Extrait du document -
===

2/ Deuxième question : peut-on porter la scolarité obligatoire à 18 ans ?

Prenant acte de ce que plus de 85% des jeunes sortent aujourd’hui de fait à 18 ans et plus, c’est ce que propose la gauche syndicale et politique. 85% toutefois ce n’est pas 100%. Cette proposition est tout à fait irréaliste, voire démagogique, si l’on n’explique pas ce que l’on va faire des 15% de jeunes qui dès le collège n’en peuvent plus de l’école. Ces derniers sont « en grande difficulté de compréhension de l’écrit ». Les promettre, comme le proposent la droite et le PS, au vernis d’employabilité du socle commun, c’est les livrer sans défenses au patronat et les condamner à la galère professionnelle ; et de toutes façons ce n’est pas ça qui les tiendra à l’école jusqu’à 18 ans. Revenir à une orientation à la fin de la cinquième vers un enseignement professionnel ultra court ou vers l’apprentissage n’est pas une solution très différente, ne répondrait ni aux aspirations des familles ni aux besoins d’un développement économique et social démocratique, et là aussi contredirait le recul à 18 ans de l’âge de la scolarité obligatoire.

On peut tourner la chose comme on veut : annoncer la scolarité obligatoire à 18 ans est une promesse illusoire si elle ne s’accompagne pas d’une amélioration des apprentissages élémentaires suffisamment conséquente pour que les 150 000 jeunes qui chaque année se retrouvent aujourd’hui « en grande difficulté de compréhension de l’écrit » arrivent au collège après une entrée satisfaisante dans la culture écrite.

Il est urgent que la gauche politique et syndicale qui a pris parti pour l’obligation scolaire à 18 ans s’explique sur la façon dont elle entend rendre possible cette amélioration.

===

Lignes extraites -
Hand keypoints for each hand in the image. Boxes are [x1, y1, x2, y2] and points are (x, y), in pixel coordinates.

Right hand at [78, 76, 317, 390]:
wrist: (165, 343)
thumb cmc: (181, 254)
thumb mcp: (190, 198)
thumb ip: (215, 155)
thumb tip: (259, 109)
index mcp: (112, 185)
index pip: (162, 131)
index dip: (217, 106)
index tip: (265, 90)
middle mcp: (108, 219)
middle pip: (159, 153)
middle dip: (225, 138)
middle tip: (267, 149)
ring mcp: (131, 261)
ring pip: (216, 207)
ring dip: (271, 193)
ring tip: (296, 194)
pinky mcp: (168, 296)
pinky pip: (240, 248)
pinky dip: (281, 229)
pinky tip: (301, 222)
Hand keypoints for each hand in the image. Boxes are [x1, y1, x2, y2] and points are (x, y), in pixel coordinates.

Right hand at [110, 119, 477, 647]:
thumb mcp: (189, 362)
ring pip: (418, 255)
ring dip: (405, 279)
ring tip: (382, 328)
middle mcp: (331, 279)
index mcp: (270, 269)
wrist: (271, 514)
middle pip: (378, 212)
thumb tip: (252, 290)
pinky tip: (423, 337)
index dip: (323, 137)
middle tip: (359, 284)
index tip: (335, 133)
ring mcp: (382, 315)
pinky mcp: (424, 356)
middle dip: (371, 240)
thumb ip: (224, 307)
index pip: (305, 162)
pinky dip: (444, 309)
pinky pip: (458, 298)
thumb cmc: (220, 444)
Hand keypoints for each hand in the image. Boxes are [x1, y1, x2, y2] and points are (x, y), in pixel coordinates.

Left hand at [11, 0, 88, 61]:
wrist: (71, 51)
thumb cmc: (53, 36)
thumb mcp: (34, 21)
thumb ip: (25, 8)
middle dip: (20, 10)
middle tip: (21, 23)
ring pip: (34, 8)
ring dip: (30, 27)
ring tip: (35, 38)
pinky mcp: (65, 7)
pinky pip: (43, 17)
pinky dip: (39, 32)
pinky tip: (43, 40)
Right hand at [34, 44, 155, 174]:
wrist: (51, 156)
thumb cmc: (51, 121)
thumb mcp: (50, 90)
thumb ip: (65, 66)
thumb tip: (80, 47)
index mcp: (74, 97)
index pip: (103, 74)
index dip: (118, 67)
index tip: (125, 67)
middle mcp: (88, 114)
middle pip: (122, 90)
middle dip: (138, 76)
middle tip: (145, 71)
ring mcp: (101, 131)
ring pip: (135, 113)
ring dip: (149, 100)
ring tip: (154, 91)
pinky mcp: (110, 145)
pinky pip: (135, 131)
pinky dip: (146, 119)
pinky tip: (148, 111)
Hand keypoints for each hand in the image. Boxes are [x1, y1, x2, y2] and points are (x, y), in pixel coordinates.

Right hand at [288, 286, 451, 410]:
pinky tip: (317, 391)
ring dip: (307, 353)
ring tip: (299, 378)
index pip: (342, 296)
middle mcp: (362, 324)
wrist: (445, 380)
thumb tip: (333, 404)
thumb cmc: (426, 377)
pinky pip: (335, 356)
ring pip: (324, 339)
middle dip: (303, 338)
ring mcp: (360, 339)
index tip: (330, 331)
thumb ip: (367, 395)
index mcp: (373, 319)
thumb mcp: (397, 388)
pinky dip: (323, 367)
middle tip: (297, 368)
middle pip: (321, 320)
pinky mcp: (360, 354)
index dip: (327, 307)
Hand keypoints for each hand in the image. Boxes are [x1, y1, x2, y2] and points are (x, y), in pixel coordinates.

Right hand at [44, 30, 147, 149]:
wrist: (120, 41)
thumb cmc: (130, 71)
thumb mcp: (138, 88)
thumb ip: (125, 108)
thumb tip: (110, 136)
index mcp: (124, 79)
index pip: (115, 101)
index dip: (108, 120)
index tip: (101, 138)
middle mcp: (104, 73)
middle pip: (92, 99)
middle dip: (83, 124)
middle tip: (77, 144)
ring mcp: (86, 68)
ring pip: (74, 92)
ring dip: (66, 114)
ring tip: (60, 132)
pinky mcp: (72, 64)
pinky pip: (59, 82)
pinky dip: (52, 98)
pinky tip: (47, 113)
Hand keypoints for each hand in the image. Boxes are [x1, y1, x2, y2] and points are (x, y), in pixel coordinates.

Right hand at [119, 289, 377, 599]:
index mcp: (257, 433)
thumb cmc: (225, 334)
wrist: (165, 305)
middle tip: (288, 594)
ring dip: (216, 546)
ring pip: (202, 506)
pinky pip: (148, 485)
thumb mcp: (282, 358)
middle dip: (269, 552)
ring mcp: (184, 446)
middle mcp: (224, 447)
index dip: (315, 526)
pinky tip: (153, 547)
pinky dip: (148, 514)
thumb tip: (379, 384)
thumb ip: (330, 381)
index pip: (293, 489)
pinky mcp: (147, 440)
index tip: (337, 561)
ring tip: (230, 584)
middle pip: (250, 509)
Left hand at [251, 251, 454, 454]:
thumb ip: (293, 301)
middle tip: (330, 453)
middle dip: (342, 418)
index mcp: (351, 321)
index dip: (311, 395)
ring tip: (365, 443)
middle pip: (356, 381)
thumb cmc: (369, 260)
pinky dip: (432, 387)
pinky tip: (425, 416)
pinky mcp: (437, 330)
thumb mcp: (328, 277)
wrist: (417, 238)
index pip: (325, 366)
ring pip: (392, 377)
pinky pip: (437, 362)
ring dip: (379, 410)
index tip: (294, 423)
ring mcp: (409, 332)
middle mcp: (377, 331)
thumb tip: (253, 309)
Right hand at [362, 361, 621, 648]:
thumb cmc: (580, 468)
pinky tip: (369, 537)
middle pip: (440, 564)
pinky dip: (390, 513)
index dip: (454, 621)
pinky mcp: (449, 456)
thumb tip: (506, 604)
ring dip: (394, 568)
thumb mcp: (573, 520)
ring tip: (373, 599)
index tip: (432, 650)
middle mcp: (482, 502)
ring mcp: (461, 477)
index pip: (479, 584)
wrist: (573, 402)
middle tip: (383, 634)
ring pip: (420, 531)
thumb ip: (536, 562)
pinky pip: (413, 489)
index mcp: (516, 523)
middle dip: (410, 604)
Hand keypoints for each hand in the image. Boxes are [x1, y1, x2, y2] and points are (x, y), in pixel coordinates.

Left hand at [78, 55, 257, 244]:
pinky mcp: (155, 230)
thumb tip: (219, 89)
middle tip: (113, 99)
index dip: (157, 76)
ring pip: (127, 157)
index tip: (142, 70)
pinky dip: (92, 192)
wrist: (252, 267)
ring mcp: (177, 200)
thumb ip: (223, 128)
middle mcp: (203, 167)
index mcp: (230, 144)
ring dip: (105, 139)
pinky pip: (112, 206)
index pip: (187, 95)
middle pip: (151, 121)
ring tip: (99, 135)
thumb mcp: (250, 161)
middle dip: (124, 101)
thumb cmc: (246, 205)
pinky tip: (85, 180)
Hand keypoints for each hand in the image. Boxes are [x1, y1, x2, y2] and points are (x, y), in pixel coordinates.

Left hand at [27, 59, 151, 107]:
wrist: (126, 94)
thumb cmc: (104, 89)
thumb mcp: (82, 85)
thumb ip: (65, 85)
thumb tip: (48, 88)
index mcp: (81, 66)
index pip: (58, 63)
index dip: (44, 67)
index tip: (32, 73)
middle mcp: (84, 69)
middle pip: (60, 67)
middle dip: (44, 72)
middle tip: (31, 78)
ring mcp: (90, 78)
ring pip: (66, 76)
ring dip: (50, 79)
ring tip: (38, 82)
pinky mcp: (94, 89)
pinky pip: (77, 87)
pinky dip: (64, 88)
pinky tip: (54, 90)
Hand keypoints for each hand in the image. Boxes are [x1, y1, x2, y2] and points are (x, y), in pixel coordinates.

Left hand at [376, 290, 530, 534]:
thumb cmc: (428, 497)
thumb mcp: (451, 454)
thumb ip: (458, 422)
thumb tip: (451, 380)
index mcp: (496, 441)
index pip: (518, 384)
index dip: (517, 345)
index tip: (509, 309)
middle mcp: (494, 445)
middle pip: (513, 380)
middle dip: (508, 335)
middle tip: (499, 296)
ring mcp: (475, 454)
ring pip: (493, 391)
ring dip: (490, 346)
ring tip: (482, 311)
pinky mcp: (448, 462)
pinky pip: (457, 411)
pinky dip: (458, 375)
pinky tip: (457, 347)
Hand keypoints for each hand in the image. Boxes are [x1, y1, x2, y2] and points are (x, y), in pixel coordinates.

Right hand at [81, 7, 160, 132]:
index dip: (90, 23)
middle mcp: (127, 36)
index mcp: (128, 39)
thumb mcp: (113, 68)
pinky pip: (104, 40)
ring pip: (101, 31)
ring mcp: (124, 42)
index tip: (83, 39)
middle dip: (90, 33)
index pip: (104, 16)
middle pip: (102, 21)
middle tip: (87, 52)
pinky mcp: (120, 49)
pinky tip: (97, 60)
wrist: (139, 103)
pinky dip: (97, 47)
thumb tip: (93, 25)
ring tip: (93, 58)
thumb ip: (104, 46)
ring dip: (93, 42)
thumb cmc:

===

Exercices à faire -
**1)** Répondez à ces questions sur le texte consacré à la scolarité obligatoire à 18 ans :
(a) Quelle part des jeunes sort aujourd'hui de fait de l'école à 18 ans et plus ?
(b) Combien de jeunes se retrouvent chaque année « en grande difficulté de compréhension de l'écrit » ?
(c) Qui doit s'expliquer sur la façon de rendre possible l'amélioration des apprentissages élémentaires ?
**2)** Poursuivez le texte sur la scolarité obligatoire à 18 ans après sa dernière phrase.

Réponses -
**1)**
(a) Plus de 85 % des jeunes.
(b) 150 000 jeunes.
(c) La gauche politique et syndicale qui a pris parti pour l'obligation scolaire à 18 ans.

**2)**
3/ Troisième question : le collège doit-il être l’antichambre du lycée ?

Depuis que François Dubet a imputé les problèmes du collège unique à son ambition d’être « l’antichambre du lycée », la formule a fait florès. Bruno Julliard, rédacteur du programme scolaire du PS, reprend explicitement la critique à son compte dans un entretien au Monde du 9 mars 2011 (Q : « À quoi ressemble votre collège ? » ; R : « En finir avec l’idée que c’est l’antichambre du lycée »). En restant tout aussi silencieux que la droite sur la subtile hypocrisie du socle commun : l’ampleur des connaissances correspondant aux différentes « compétences » n’étant pas spécifiée, il y a ceux pour qui ces connaissances permettent l’accès au lycée, dont le collège aura été effectivement l’« antichambre » ; et les autres, qui n’auront rien à dire puisque le collège n’est pas censé jouer ce rôle.

Dès 1959 De Gaulle était d’accord pour que tous les jeunes entrent au collège, mais voulait une barrière infranchissable à l’entrée du lycée. Un demi siècle plus tard, l’incapacité de toute une partie des élèves à bénéficier normalement des enseignements du collège rend les deux tiers de leurs enseignants sceptiques quant au principe du collège unique et du même coup réceptifs à l’égard de la politique du socle commun. N’est-il pas en effet raisonnable de tirer les leçons de l’expérience ?

Il est évidemment plus facile de croire ce que l’on voit (surtout quand on le vit comme une galère quotidienne !) que d’imaginer ce qui pourrait être et de lui accorder quelque crédit.

Quoiqu’il en soit il y a dans ce contexte deux solutions. Ou bien l’on prend acte de la situation actuelle, et on entreprend de la rendre plus supportable tout en l’aménageant au mieux des intérêts de « l’économie » : c’est la solution du socle commun et de ses variantes de gauche. La seule autre solution est d’admettre le principe d’un enseignement primaire qui conduirait tous ses élèves à la réussite de leurs apprentissages élémentaires, et d’entreprendre d’en réunir les conditions.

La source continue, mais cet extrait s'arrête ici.